By 2003, fewer than one-quarter of all physicians had chosen to not participate in the Hawaii incentive program. But the compliance results on the eleven P4P measures were mixed. They found only an untenable 6% increased odds ratio of patients who were seeing doctors in the P4P program receiving the healthplan’s recommended interventions, compared to patients seeing nonparticipating doctors. In fact, among patients seeing doctors who were both participating and not participating in the healthplan’s P4P program, the likelihood of them getting the healthplan’s recommended care dropped by 6% during the study years.

The study found that older, male patient members were less likely to meet the healthplan’s clinical measures to ensure rewards for their providers. And doctors who had “higher performance” before participating in the program (patient acuities were not reported) “received a disproportional higher percentage of the overall incentive budget,” indicating the program didn’t appreciably change doctors’ practices. The average participating physicians brought in $2,428 to $4,785 over the 6-year period.

The concept of P4P measures is growing in popularity among health insurers despite the problematic evidence, however, because of its potential for increasing provider compliance with recommended performance indicators, the authors wrote. They noted that single-payer or managed care plans that don’t give patients the freedom to see providers outside the network are more likely to have success in increasing adherence to guidelines.
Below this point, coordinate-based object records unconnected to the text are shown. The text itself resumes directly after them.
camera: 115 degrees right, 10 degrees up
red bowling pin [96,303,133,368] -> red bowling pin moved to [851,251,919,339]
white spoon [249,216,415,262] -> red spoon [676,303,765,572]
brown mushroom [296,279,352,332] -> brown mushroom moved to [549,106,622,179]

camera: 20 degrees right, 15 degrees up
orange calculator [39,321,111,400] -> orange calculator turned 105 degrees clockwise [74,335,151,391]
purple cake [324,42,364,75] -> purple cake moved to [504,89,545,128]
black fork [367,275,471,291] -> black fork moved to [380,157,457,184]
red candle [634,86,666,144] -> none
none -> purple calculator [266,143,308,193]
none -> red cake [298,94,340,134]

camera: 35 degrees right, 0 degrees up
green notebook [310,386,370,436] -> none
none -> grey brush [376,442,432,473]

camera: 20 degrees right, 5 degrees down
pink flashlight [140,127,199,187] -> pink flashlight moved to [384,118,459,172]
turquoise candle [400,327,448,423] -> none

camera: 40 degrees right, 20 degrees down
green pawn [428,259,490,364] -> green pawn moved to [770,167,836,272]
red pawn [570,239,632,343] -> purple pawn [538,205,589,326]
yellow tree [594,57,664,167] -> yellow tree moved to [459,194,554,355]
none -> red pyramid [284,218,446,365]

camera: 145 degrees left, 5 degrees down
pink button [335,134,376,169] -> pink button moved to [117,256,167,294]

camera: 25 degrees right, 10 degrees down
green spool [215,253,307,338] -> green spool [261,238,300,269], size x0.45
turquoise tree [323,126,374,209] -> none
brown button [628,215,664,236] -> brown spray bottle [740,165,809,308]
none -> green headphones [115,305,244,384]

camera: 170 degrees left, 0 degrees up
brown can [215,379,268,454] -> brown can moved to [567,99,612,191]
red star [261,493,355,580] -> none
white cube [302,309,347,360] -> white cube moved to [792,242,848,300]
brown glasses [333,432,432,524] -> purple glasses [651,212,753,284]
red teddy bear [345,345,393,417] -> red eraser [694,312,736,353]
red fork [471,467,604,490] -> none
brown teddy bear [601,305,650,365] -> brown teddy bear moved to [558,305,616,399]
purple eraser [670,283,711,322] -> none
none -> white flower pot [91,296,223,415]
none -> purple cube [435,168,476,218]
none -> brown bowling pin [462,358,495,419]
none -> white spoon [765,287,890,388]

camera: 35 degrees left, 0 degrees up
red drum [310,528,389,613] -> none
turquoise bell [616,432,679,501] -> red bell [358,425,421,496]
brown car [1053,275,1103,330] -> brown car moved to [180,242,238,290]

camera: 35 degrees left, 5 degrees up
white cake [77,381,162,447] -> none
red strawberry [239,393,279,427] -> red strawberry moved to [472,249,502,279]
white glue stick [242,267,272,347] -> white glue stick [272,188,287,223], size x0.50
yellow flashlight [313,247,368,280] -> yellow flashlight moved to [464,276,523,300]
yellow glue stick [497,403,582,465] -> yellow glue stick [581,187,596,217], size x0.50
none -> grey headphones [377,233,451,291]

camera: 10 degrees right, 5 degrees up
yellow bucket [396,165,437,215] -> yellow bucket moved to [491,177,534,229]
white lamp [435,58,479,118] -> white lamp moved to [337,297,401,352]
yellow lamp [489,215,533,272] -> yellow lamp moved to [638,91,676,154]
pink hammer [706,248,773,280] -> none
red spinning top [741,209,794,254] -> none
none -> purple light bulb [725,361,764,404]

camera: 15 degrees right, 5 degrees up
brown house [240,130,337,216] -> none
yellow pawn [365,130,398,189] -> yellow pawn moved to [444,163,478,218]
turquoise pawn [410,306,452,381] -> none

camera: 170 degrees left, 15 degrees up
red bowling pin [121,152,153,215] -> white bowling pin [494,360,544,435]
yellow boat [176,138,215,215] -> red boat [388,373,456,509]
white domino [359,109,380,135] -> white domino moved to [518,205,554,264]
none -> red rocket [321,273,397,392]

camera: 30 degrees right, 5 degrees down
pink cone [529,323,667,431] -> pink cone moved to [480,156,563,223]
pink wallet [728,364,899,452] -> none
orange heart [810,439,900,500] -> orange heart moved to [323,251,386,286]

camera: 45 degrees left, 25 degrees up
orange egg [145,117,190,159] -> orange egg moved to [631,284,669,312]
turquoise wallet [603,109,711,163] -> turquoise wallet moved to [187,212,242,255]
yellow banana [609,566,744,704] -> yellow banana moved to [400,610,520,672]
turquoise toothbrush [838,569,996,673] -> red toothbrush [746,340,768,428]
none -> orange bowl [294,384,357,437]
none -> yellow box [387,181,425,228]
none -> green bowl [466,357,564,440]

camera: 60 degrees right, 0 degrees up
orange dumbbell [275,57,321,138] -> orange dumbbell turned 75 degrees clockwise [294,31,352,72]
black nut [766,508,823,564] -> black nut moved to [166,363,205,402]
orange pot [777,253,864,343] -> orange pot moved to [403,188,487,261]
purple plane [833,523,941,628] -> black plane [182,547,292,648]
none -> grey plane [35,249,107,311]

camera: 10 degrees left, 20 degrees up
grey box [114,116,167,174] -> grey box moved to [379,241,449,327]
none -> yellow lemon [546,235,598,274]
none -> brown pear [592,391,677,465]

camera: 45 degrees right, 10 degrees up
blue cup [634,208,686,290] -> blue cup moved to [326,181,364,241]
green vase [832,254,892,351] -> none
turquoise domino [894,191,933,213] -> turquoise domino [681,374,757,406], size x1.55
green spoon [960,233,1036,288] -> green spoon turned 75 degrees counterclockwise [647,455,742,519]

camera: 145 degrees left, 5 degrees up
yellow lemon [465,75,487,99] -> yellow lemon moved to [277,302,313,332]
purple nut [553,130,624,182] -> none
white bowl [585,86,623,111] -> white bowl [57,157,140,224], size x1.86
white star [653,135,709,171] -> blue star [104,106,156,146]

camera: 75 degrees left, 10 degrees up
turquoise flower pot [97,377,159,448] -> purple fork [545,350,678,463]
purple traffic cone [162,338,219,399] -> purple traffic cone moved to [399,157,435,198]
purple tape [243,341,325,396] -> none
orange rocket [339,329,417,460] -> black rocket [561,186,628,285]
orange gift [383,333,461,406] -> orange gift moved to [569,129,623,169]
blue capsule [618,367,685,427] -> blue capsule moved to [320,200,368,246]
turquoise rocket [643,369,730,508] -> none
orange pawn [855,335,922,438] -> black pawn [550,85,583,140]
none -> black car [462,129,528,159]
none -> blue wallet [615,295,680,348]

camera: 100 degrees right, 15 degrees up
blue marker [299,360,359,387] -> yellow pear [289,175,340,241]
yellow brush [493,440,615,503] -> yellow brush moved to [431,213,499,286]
That’s because of mandatory participation of members in disease management, monitoring of members, and members are more likely to be subjected to “systematic interventions to improve care processes and outcomes.” They concluded: “Notwithstanding the limitations of evaluating the effects of a quality-based incentive program in a real-world setting, it is important to recognize the wide dissemination and interest for this new breed of physician reimbursement models by some of the leading private and public payers in the United States.”

This has real-world significance for consumers and healthcare providers who want to make medical decisions based on what is best for individuals, not just best for insurers.